— BEGIN Data to use —

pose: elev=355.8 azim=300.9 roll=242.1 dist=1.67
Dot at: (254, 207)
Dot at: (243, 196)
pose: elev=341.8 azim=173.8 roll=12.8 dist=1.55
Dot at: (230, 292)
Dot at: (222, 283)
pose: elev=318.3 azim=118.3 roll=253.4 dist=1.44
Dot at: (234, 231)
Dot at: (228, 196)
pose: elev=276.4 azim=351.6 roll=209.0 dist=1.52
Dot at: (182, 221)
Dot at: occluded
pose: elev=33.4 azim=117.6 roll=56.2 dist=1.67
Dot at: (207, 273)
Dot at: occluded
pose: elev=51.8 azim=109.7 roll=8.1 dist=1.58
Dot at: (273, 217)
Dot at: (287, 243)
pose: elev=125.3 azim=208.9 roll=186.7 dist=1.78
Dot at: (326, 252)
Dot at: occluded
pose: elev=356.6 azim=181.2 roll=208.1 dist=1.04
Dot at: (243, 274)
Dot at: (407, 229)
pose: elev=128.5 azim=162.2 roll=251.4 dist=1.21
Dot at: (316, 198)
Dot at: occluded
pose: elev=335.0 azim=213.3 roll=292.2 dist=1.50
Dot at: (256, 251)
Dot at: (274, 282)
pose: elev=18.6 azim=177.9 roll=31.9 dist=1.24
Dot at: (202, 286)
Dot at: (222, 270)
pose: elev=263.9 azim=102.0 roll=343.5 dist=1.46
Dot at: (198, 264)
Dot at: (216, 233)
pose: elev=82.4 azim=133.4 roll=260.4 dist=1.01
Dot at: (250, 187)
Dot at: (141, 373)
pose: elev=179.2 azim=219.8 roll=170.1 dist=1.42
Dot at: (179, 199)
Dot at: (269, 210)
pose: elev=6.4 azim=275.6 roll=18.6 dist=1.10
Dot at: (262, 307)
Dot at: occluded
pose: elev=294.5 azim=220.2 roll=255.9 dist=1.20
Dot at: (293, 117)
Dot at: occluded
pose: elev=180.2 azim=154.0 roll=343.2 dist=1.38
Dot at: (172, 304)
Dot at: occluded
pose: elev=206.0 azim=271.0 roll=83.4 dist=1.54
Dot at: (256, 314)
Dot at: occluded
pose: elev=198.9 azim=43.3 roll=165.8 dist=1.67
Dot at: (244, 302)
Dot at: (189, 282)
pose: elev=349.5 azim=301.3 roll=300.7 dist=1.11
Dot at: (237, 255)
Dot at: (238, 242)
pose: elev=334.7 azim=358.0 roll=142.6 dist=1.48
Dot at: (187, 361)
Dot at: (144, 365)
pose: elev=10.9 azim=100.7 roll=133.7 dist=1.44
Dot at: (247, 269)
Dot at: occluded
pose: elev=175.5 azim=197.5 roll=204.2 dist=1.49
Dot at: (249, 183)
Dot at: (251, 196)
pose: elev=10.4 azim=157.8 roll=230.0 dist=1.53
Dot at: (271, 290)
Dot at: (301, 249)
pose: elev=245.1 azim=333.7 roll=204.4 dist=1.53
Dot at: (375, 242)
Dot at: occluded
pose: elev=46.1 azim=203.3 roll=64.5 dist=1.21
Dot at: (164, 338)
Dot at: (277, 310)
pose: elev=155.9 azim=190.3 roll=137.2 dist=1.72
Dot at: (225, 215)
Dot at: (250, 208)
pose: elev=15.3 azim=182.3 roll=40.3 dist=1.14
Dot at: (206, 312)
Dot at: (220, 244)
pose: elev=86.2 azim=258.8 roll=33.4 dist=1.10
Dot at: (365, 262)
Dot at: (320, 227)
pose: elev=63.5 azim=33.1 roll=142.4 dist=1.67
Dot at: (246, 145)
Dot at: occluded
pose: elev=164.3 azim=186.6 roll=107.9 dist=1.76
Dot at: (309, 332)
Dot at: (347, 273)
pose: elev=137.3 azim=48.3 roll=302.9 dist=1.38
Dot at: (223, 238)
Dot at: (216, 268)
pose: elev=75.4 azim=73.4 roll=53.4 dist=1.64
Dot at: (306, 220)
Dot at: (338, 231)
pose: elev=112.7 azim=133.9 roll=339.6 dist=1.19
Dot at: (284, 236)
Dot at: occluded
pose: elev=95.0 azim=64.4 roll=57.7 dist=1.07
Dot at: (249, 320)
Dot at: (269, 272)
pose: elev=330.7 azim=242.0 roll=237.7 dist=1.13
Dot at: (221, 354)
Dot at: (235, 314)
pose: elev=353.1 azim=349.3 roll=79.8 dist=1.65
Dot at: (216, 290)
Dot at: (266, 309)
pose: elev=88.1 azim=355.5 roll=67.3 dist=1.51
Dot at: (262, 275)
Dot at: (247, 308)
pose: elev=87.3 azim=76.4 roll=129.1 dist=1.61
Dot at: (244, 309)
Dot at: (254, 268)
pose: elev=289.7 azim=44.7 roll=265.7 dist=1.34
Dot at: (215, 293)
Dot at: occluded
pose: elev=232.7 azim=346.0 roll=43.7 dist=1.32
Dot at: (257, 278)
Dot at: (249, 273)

— END Data to use —

Aim
Can you rewrite every row above with "pose" renamed to "camera" and everything else left unchanged?

Exercise output
camera: elev=355.8 azim=300.9 roll=242.1 dist=1.67
Dot at: (254, 207)
Dot at: (243, 196)
camera: elev=341.8 azim=173.8 roll=12.8 dist=1.55
Dot at: (230, 292)
Dot at: (222, 283)
camera: elev=318.3 azim=118.3 roll=253.4 dist=1.44
Dot at: (234, 231)
Dot at: (228, 196)
camera: elev=276.4 azim=351.6 roll=209.0 dist=1.52
Dot at: (182, 221)
Dot at: occluded
camera: elev=33.4 azim=117.6 roll=56.2 dist=1.67
Dot at: (207, 273)
Dot at: occluded
camera: elev=51.8 azim=109.7 roll=8.1 dist=1.58
Dot at: (273, 217)
Dot at: (287, 243)
camera: elev=125.3 azim=208.9 roll=186.7 dist=1.78
Dot at: (326, 252)
Dot at: occluded
camera: elev=356.6 azim=181.2 roll=208.1 dist=1.04
Dot at: (243, 274)
Dot at: (407, 229)
camera: elev=128.5 azim=162.2 roll=251.4 dist=1.21
Dot at: (316, 198)
Dot at: occluded
camera: elev=335.0 azim=213.3 roll=292.2 dist=1.50
Dot at: (256, 251)
Dot at: (274, 282)
camera: elev=18.6 azim=177.9 roll=31.9 dist=1.24
Dot at: (202, 286)
Dot at: (222, 270)
camera: elev=263.9 azim=102.0 roll=343.5 dist=1.46
Dot at: (198, 264)
Dot at: (216, 233)
camera: elev=82.4 azim=133.4 roll=260.4 dist=1.01
Dot at: (250, 187)
Dot at: (141, 373)
camera: elev=179.2 azim=219.8 roll=170.1 dist=1.42
Dot at: (179, 199)
Dot at: (269, 210)
camera: elev=6.4 azim=275.6 roll=18.6 dist=1.10
Dot at: (262, 307)
Dot at: occluded
camera: elev=294.5 azim=220.2 roll=255.9 dist=1.20
Dot at: (293, 117)
Dot at: occluded
camera: elev=180.2 azim=154.0 roll=343.2 dist=1.38
Dot at: (172, 304)
Dot at: occluded
camera: elev=206.0 azim=271.0 roll=83.4 dist=1.54
Dot at: (256, 314)
Dot at: occluded
camera: elev=198.9 azim=43.3 roll=165.8 dist=1.67
Dot at: (244, 302)
Dot at: (189, 282)
camera: elev=349.5 azim=301.3 roll=300.7 dist=1.11
Dot at: (237, 255)
Dot at: (238, 242)
camera: elev=334.7 azim=358.0 roll=142.6 dist=1.48
Dot at: (187, 361)
Dot at: (144, 365)
camera: elev=10.9 azim=100.7 roll=133.7 dist=1.44
Dot at: (247, 269)
Dot at: occluded
camera: elev=175.5 azim=197.5 roll=204.2 dist=1.49
Dot at: (249, 183)
Dot at: (251, 196)
camera: elev=10.4 azim=157.8 roll=230.0 dist=1.53
Dot at: (271, 290)
Dot at: (301, 249)
camera: elev=245.1 azim=333.7 roll=204.4 dist=1.53
Dot at: (375, 242)
Dot at: occluded
camera: elev=46.1 azim=203.3 roll=64.5 dist=1.21
Dot at: (164, 338)
Dot at: (277, 310)
camera: elev=155.9 azim=190.3 roll=137.2 dist=1.72
Dot at: (225, 215)
Dot at: (250, 208)
camera: elev=15.3 azim=182.3 roll=40.3 dist=1.14
Dot at: (206, 312)
Dot at: (220, 244)
camera: elev=86.2 azim=258.8 roll=33.4 dist=1.10
Dot at: (365, 262)
Dot at: (320, 227)
camera: elev=63.5 azim=33.1 roll=142.4 dist=1.67
Dot at: (246, 145)
Dot at: occluded
camera: elev=164.3 azim=186.6 roll=107.9 dist=1.76
Dot at: (309, 332)
Dot at: (347, 273)
camera: elev=137.3 azim=48.3 roll=302.9 dist=1.38
Dot at: (223, 238)
Dot at: (216, 268)
camera: elev=75.4 azim=73.4 roll=53.4 dist=1.64
Dot at: (306, 220)
Dot at: (338, 231)
camera: elev=112.7 azim=133.9 roll=339.6 dist=1.19
Dot at: (284, 236)
Dot at: occluded
camera: elev=95.0 azim=64.4 roll=57.7 dist=1.07
Dot at: (249, 320)
Dot at: (269, 272)
camera: elev=330.7 azim=242.0 roll=237.7 dist=1.13
Dot at: (221, 354)
Dot at: (235, 314)
camera: elev=353.1 azim=349.3 roll=79.8 dist=1.65
Dot at: (216, 290)
Dot at: (266, 309)
camera: elev=88.1 azim=355.5 roll=67.3 dist=1.51
Dot at: (262, 275)
Dot at: (247, 308)
camera: elev=87.3 azim=76.4 roll=129.1 dist=1.61
Dot at: (244, 309)
Dot at: (254, 268)
camera: elev=289.7 azim=44.7 roll=265.7 dist=1.34
Dot at: (215, 293)
Dot at: occluded
camera: elev=232.7 azim=346.0 roll=43.7 dist=1.32
Dot at: (257, 278)
Dot at: (249, 273)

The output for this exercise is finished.